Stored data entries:
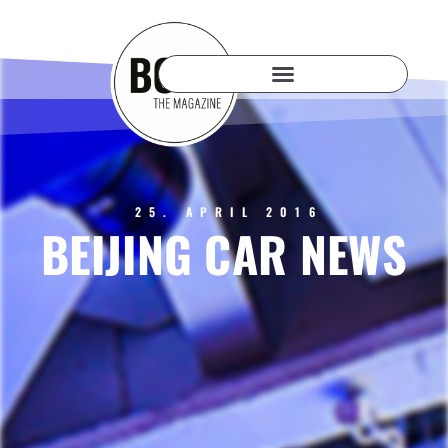
25. APRIL 2016
BEIJING CAR NEWS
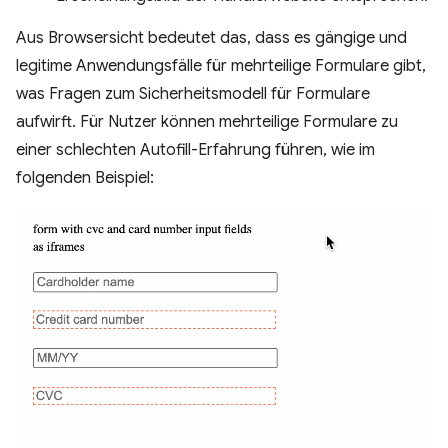
Aus Browsersicht bedeutet das, dass es gängige und
legitime Anwendungsfälle für mehrteilige Formulare gibt,
was Fragen zum Sicherheitsmodell für Formulare
aufwirft. Für Nutzer können mehrteilige Formulare zu
einer schlechten Autofill-Erfahrung führen, wie im
folgenden Beispiel:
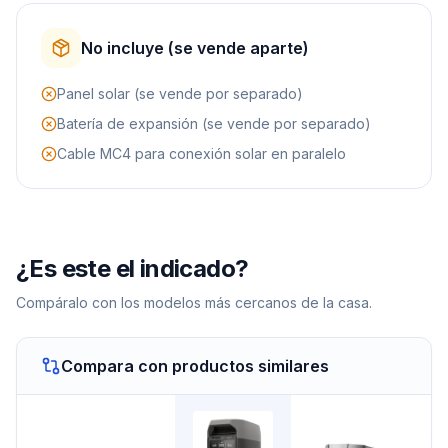
No incluye (se vende aparte)
Panel solar (se vende por separado)
Batería de expansión (se vende por separado)
Cable MC4 para conexión solar en paralelo
¿Es este el indicado?
Compáralo con los modelos más cercanos de la casa.
Compara con productos similares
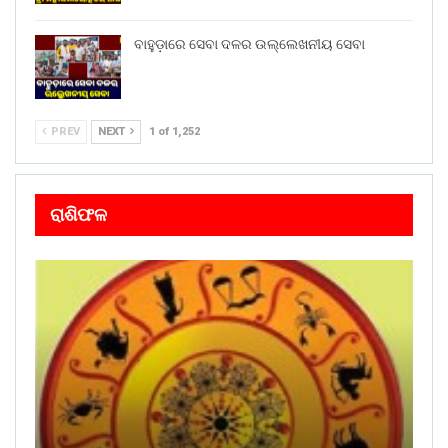
ବାହୁଡ଼ାରେ ସେବା ଦଳର ଉଲ୍ଲେଖନୀୟ ସେବା
PREV
NEXT
1 of 1,252
ରାଶିଫଳ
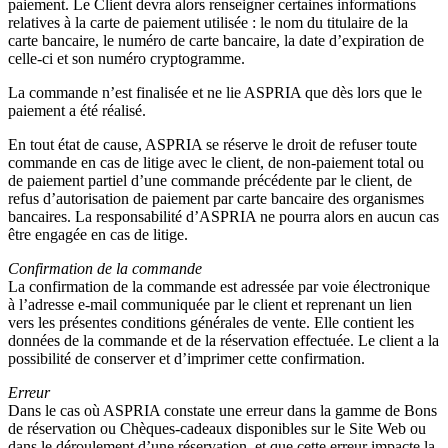
paiement. Le Client devra alors renseigner certaines informations
relatives à la carte de paiement utilisée : le nom du titulaire de la
carte bancaire, le numéro de carte bancaire, la date d’expiration de
celle-ci et son numéro cryptogramme.
La commande n’est finalisée et ne lie ASPRIA que dès lors que le
paiement a été réalisé.
En tout état de cause, ASPRIA se réserve le droit de refuser toute
commande en cas de litige avec le client, de non-paiement total ou
de paiement partiel d’une commande précédente par le client, de
refus d’autorisation de paiement par carte bancaire des organismes
bancaires. La responsabilité d’ASPRIA ne pourra alors en aucun cas
être engagée en cas de litige.
Confirmation de la commande
La confirmation de la commande est adressée par voie électronique
à l’adresse e-mail communiquée par le client et reprenant un lien
vers les présentes conditions générales de vente. Elle contient les
données de la commande et de la réservation effectuée. Le client a la
possibilité de conserver et d’imprimer cette confirmation.
Erreur
Dans le cas où ASPRIA constate une erreur dans la gamme de Bons
de réservation ou Chèques-cadeaux disponibles sur le Site Web ou
dans le déroulement d’une réservation, et que cette erreur impacte la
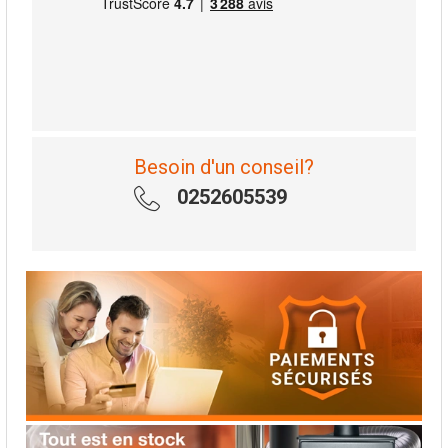
Besoin d'un conseil?
0252605539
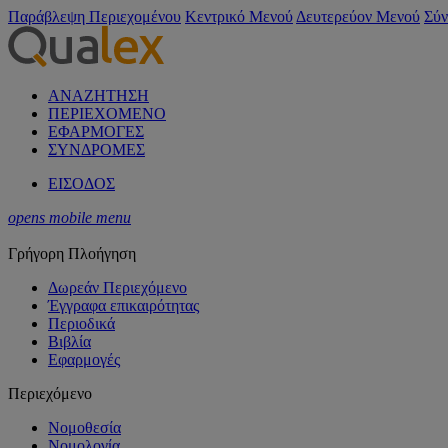
Παράβλεψη Περιεχομένου
Κεντρικό Μενού
Δευτερεύον Μενού
Σύν
ΑΝΑΖΗΤΗΣΗ
ΠΕΡΙΕΧΟΜΕΝΟ
ΕΦΑΡΜΟΓΕΣ
ΣΥΝΔΡΟΜΕΣ
ΕΙΣΟΔΟΣ
opens mobile menu
Γρήγορη Πλοήγηση
Δωρεάν Περιεχόμενο
Έγγραφα επικαιρότητας
Περιοδικά
Βιβλία
Εφαρμογές
Περιεχόμενο
Νομοθεσία
Νομολογία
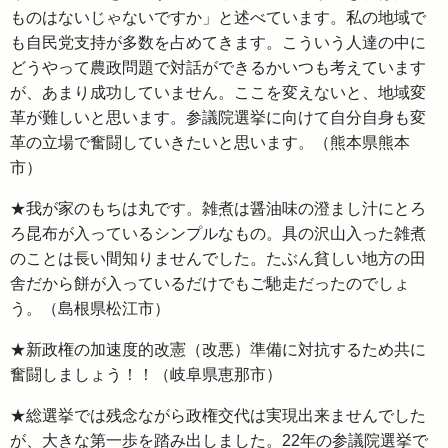
ものはないじゃないですか」と述べています。私の地域で
も自民党支持が多数を占めてきます。こういう人達の中に
どうやって農政問題で対話ができるかいつも考えています
が、あまり成功していません。ここを変えないと、地域変
革が難しいと思います。参議院選挙に向けて自分自身も変
革の立場で奮闘していきたいと思います。（熊本県熊本
市）
★我が家のもちは丸です。雑煮は醤油味の澄まし汁にとろ
ろ昆布が入っているシンプルなもの。具の沢山入った雑煮
のことは長い間知りませんでした。たぶん貧しい地方の田
舎だから餅が入っているだけでもご馳走だったのでしょ
う。（島根県松江市）
★新政権の加速度的改憲（改悪）準備に対抗するため共に
奮闘しましょう！！（岐阜県恵那市）
★総選挙では残念ながら政権交代は実現出来ませんでした
が、大きな第一歩を踏み出しました。22年の参議院選挙で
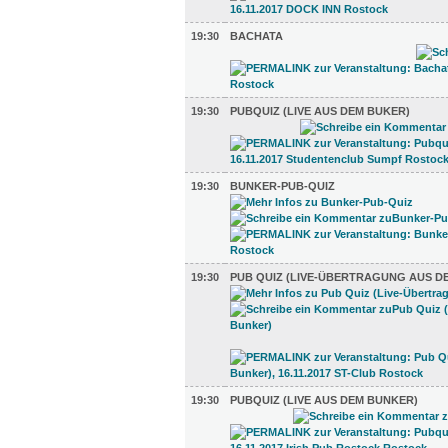
19:30
BACHATA
19:30
PUBQUIZ (LIVE AUS DEM BUKER)
19:30
BUNKER-PUB-QUIZ
19:30
PUB QUIZ (LIVE-ÜBERTRAGUNG AUS D
19:30
PUBQUIZ (LIVE AUS DEM BUNKER)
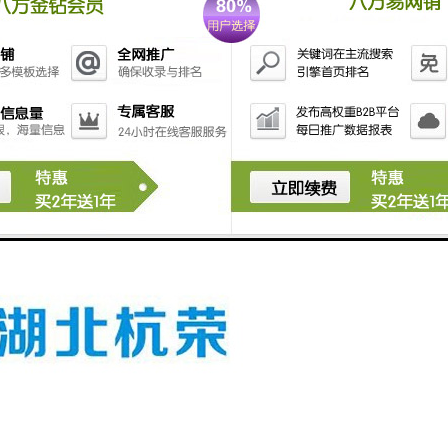
工作限位开关和限限位开关，工作限位开关是用来给出机构动作到位信号
关安装在机构需要改变工况的位置，开关动作后，给出信号，进行别的相
作过大出现机构损坏。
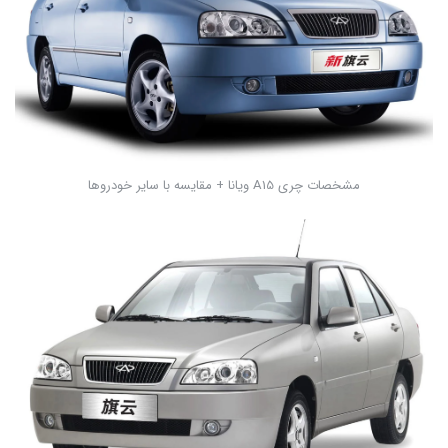
مشخصات چری A15 ویانا + مقایسه با سایر خودروها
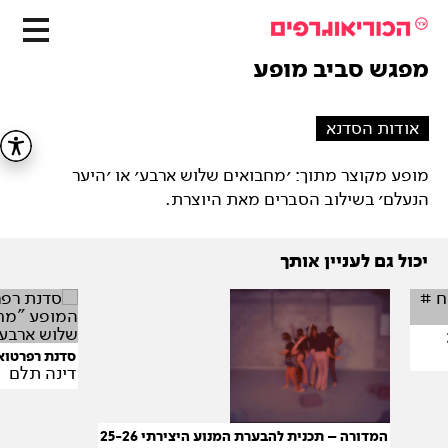
מפגש סביב מופע
אודות הסדנא
מופע מקוצר מתוך: ׳מחבואים שלוש ארבע׳ או ׳היער
הנעלם׳ בשילוב הסברים מאת היוצרת.
יכול גם לעניין אותך
סדנת רפרטוא
דינה תלם
המדורה – תכנית להבערת המנוע היצירתי 25-26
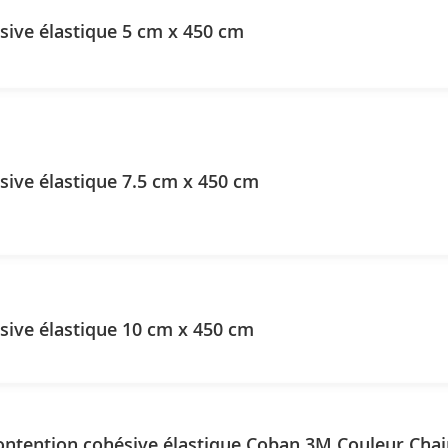
ive élastique 5 cm x 450 cm
ive élastique 7.5 cm x 450 cm
ive élastique 10 cm x 450 cm
ntention cohésive élastique Coban 3M Couleur Chai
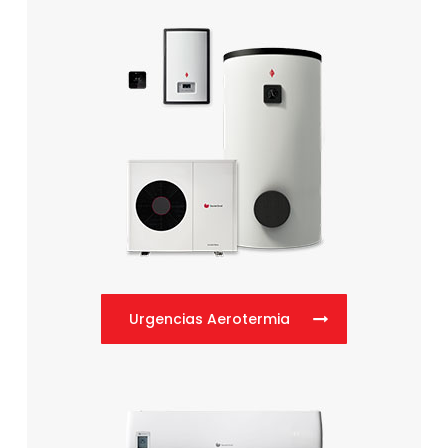
Urgencias Aerotermia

ASSIGNMENT: Please set down each line of the data above exactly as written, without the pictures.

TASK RESPONSE:
25. APRIL 2016
BEIJING CAR NEWS
Aus Browsersicht bedeutet das, dass es gängige und
legitime Anwendungsfälle für mehrteilige Formulare gibt,
was Fragen zum Sicherheitsmodell für Formulare
aufwirft. Für Nutzer können mehrteilige Formulare zu
einer schlechten Autofill-Erfahrung führen, wie im
folgenden Beispiel:
No incluye (se vende aparte)
Panel solar (se vende por separado)
Batería de expansión (se vende por separado)
Cable MC4 para conexión solar en paralelo
¿Es este el indicado?
Compáralo con los modelos más cercanos de la casa.
Compara con productos similares
ବାହୁଡ଼ାରେ ସେବା ଦଳର ଉଲ୍ଲେଖନୀୟ ସେବା
PREV
NEXT
1 of 1,252
ରାଶିଫଳ
paiement. Le Client devra alors renseigner certaines informations
relatives à la carte de paiement utilisée : le nom du titulaire de la
carte bancaire, le numéro de carte bancaire, la date d’expiration de
celle-ci et son numéro cryptogramme.
La commande n’est finalisée et ne lie ASPRIA que dès lors que le
paiement a été réalisé.
En tout état de cause, ASPRIA se réserve le droit de refuser toute
commande en cas de litige avec le client, de non-paiement total ou
de paiement partiel d’une commande précédente par le client, de
refus d’autorisation de paiement par carte bancaire des organismes
bancaires. La responsabilité d’ASPRIA ne pourra alors en aucun cas
être engagée en cas de litige.
Confirmation de la commande
La confirmation de la commande est adressée par voie électronique
à l’adresse e-mail communiquée par le client et reprenant un lien
vers les présentes conditions générales de vente. Elle contient les
données de la commande et de la réservation effectuée. Le client a la
possibilité de conserver et d’imprimer cette confirmation.
Erreur
Dans le cas où ASPRIA constate une erreur dans la gamme de Bons
de réservation ou Chèques-cadeaux disponibles sur le Site Web ou
dans le déroulement d’une réservation, et que cette erreur impacte la
Besoin d'un conseil?
0252605539
Παράβλεψη Περιεχομένου
Κεντρικό Μενού
Δευτερεύον Μενού
Σύν
ΑΝΑΖΗΤΗΣΗ
ΠΕΡΙΕΧΟΜΕΝΟ
ΕΦΑΡΜΟΓΕΣ
ΣΥΝΔΡΟΜΕΣ
ΕΙΣΟΔΟΣ
opens mobile menu
Γρήγορη Πλοήγηση
Δωρεάν Περιεχόμενο
Έγγραφα επικαιρότητας
Περιοδικά
Βιβλία
Εφαρμογές
Περιεχόμενο
Νομοθεσία
Νομολογία
ものはないじゃないですか」と述べています。私の地域で
も自民党支持が多数を占めてきます。こういう人達の中に
どうやって農政問題で対話ができるかいつも考えています
が、あまり成功していません。ここを変えないと、地域変
革が難しいと思います。参議院選挙に向けて自分自身も変
革の立場で奮闘していきたいと思います。（熊本県熊本
市）
★我が家のもちは丸です。雑煮は醤油味の澄まし汁にとろ
ろ昆布が入っているシンプルなもの。具の沢山入った雑煮
のことは長い間知りませんでした。たぶん貧しい地方の田
舎だから餅が入っているだけでもご馳走だったのでしょ
う。（島根県松江市）
★新政権の加速度的改憲（改悪）準備に対抗するため共に
奮闘しましょう！！（岐阜県恵那市）
★総選挙では残念ながら政権交代は実現出来ませんでした
が、大きな第一歩を踏み出しました。22年の参議院選挙で
19:30
BACHATA
19:30
PUBQUIZ (LIVE AUS DEM BUKER)
19:30
BUNKER-PUB-QUIZ
19:30
PUB QUIZ (LIVE-ÜBERTRAGUNG AUS D
19:30
PUBQUIZ (LIVE AUS DEM BUNKER)
工作限位开关和限限位开关，工作限位开关是用来给出机构动作到位信号
关安装在机构需要改变工况的位置，开关动作后，给出信号，进行别的相
作过大出现机构损坏。
مشخصات چری A15 ویانا + مقایسه با سایر خودروها
מפגש סביב מופע
אודות הסדנא
מופע מקוצר מתוך: ׳מחבואים שלוש ארבע׳ או ׳היער
הנעלם׳ בשילוב הסברים מאת היוצרת.
יכול גם לעניין אותך
סדנת רפרטוא
דינה תלם
המדורה – תכנית להבערת המנוע היצירתי 25-26
ive élastique 5 cm x 450 cm
ive élastique 7.5 cm x 450 cm
ive élastique 10 cm x 450 cm
ntention cohésive élastique Coban 3M Couleur Chai
Urgencias Aerotermia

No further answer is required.